The proper response to Kyoto's much-belated first breath is not celebration, but protest. Loud, angry, desperate protest. The 35 Greenpeace activists who marked Kyoto by shutting down the floor of the International Petroleum Exchange in London have the right idea. This March, the antiwar movement will mark the second anniversary of the Iraq invasion with demonstrations around the world. Greens should be doing the same.
The treaty's kick-in represents no new forward momentum at all. What tipped the scales was Russia's reluctant recognition, after years of EU arm-twisting, that its rump industrial base could be translated into profit under the Kyoto's carbon credit scheme (a loophole that allows rich countries to buy their way out of their target cuts). The Russians have been vocal about wishing they were still strong enough to spit at the treaty like their soul brothers in the White House. One Kremlin economist even called Kyoto an "economic Auschwitz."
Which raises the question of what Hitler would have thought about Earth's slow-motion heat holocaust. No doubt he would have been surprised to see black-soil rich Ukraine, the Third Reich's would-be breadbasket, forced to import wheat after 2003's record-breaking late-summer heat-wave. The heat hit more than just Ukrainian wheat, of course: 35,000 people died in eight European countries, with shrunken harvests reported in every nation between France and Russia.
The result was the second straight year in which the world harvest failed to match demand. In 2002, world agricultural output fell 89 million tons below consumption; in 2003, that number grew to 94 million tons, or five percent of what the earth's growing population consumed. To make up the shortfall, global reserve stocks were tapped. Although last year's harvest saw a rebound, rising consumption ate it all up, leaving reserves at their lowest point in 30 years.
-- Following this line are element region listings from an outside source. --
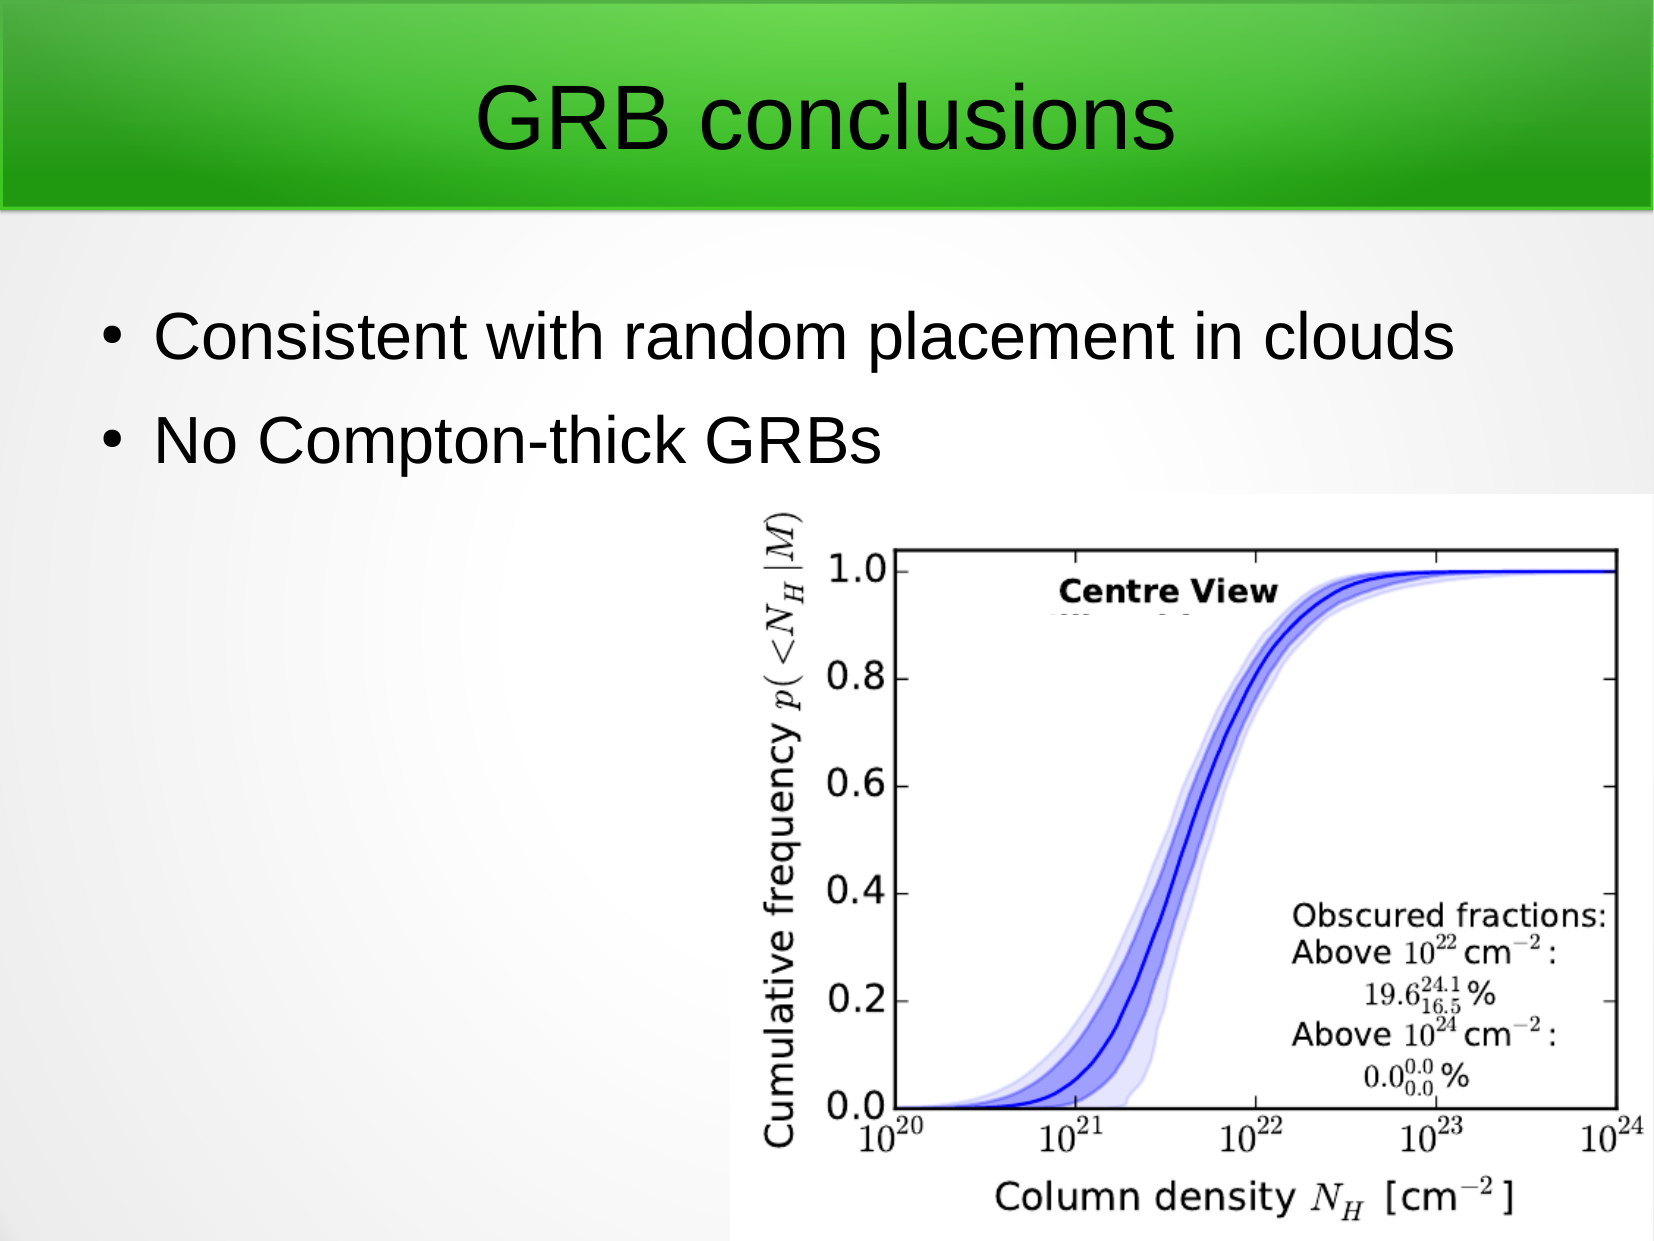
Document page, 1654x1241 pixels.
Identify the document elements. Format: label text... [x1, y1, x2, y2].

list Consistent with random placement in clouds No Compton-thick GRBs [82, 299, 1571, 1019]
picture [730, 494, 1654, 1241]
title GRB conclusions [82, 47, 1571, 189]
text_box [915, 570, 1201, 706]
As Lester R. Brown explains in Outgrowing the Earth: The Food Security Challenge in an Age of Falling Water Tables and Rising Temperatures (just out on W.W. Norton), we'd better reacquaint ourselves with the idea of scarcity. After 50 years of steadily increasing food production, the trend has stopped and is now reversing. Overdevelopment, overpopulation and global warming are conspiring to make the 21st century one in which water and grain join oil as a source of conflict.
Brown, founder and president of the Earth Policy Institute, summarizes a few new studies that deserve our focused attention. The first, conducted by the U.S. National Academy of Sciences, found that for every one-degree Celsius rise in temperature, rice harvests fall by 10 percent. This conclusion is supported by another study by the International Rice Research Institute.
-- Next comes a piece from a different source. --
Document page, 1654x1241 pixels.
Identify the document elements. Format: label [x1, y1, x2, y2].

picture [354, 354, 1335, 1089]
Another study, conducted by U.S. researchers David Lobell and Gregory Asner, found that the same rise in temperature results in a 17 percent drop in corn and soybean yields.
Now do some basic math. The Intergovernmental Panel on Climate Change predicts that average temperatures will rise between 1.4 and 5.8 degrees Celsius in the 21st century; this on top of last century's roughly one-degree rise. Ignoring trend lines that show the upper end of this estimate as becoming more likely, let's predict a rise of three degrees. That translates to a drop in the global rice harvest of 30 percent; for corn and soybean harvests, 51 percent. Throw in the effects of falling water tables and melting ice cover--which will lower and possibly kill major rivers now used for irrigation and drinking--and it doesn't take Kenny Kingston to imagine the havoc climate change will wreak on international politics in the coming decades.
As this picture comes into sharper focus, Kyoto returns from the dead after seven wasted years, with its tiny balls missing. Who knew rearranging a few deck chairs could take so long?